» **GIVEN PASSAGE**:
════════════════════

Public Information Services Team
Office of Transportation and Air Quality
2000 Traverwood Drive
Ann Arbor, MI 48105-2195

Thank you so much for your politically correct reply.  There is a level of awareness in the letter that suggests the author has some engineering credentials and the experience to apply the knowledge.  Also, I will share that I spent a great deal of time in Ann Arbor years ago – I have fond memories of good times and wonderful people.

I must take exception to the statement contained in your reply below as the US Government does take sides in promoting specific technologies and solutions.  When federal funding is made available for any specific technology, the government is taking a position.  The 15% ethanol blend EPA announcement on 2010-10-13 is a major statement as E15 can no longer credibly be labeled “gasoline”.  The continued $.51 gallon ethanol blender incentive is certainly taking a position.  The tax incentives and cash-back offers for EV’s and hybrids are strong evidence our federal government is supporting these technologies.

════════════════════

Records from a dataset:
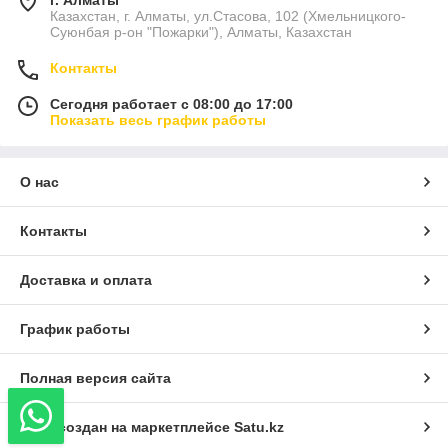
Казахстан, г. Алматы, ул.Стасова, 102 (Хмельницкого-
Суюнбая р-он "Пожарки"), Алматы, Казахстан
Контакты
Сегодня работает с 08:00 до 17:00
Показать весь график работы
О нас
Контакты
Доставка и оплата
График работы
Полная версия сайта
Сайт создан на маркетплейсе
Satu.kz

════════════════════

» **JOB**: Continue the letter about federal support for ethanol blends and electric vehicles, starting right after its last sentence.

» **EXERCISE RESULT**:
A common published perspective of Economists and Analysts is that the current global recession shares the same cause as the last 5 recessions – the price of petroleum.  Petroleum has been the largest traded commodity in the world for almost 100 years so even a small change in price has a rippling and compounding impact on world GDP and a large change will have a staggering and long term effect on world GDP. The current recession is the most severe compared to past recessions simply because the 2008 petroleum peak price was the historic record high. The looming “double dip” or a full blown depression will also be the result of the continued soaring petroleum prices. Though the price of petroleum dropped from its 2008 $147 barrel peak down to the high $40’s, trading recovered to the low $90’s months ago and has been consistently in the mid $70’s to low $80’s since. Respected petroleum analysts are projecting a $100 barrel price again within the coming months and the impact this will have to the already weak global economies will not have been experienced since the Great Depression.

There is no legislative policy, no change in party control, no new brilliant political agenda and certainly no government cash bailout to flailing industries that will solve our current economic problems. We continue to live (granted – now at a more humble level) in a petroleum economy.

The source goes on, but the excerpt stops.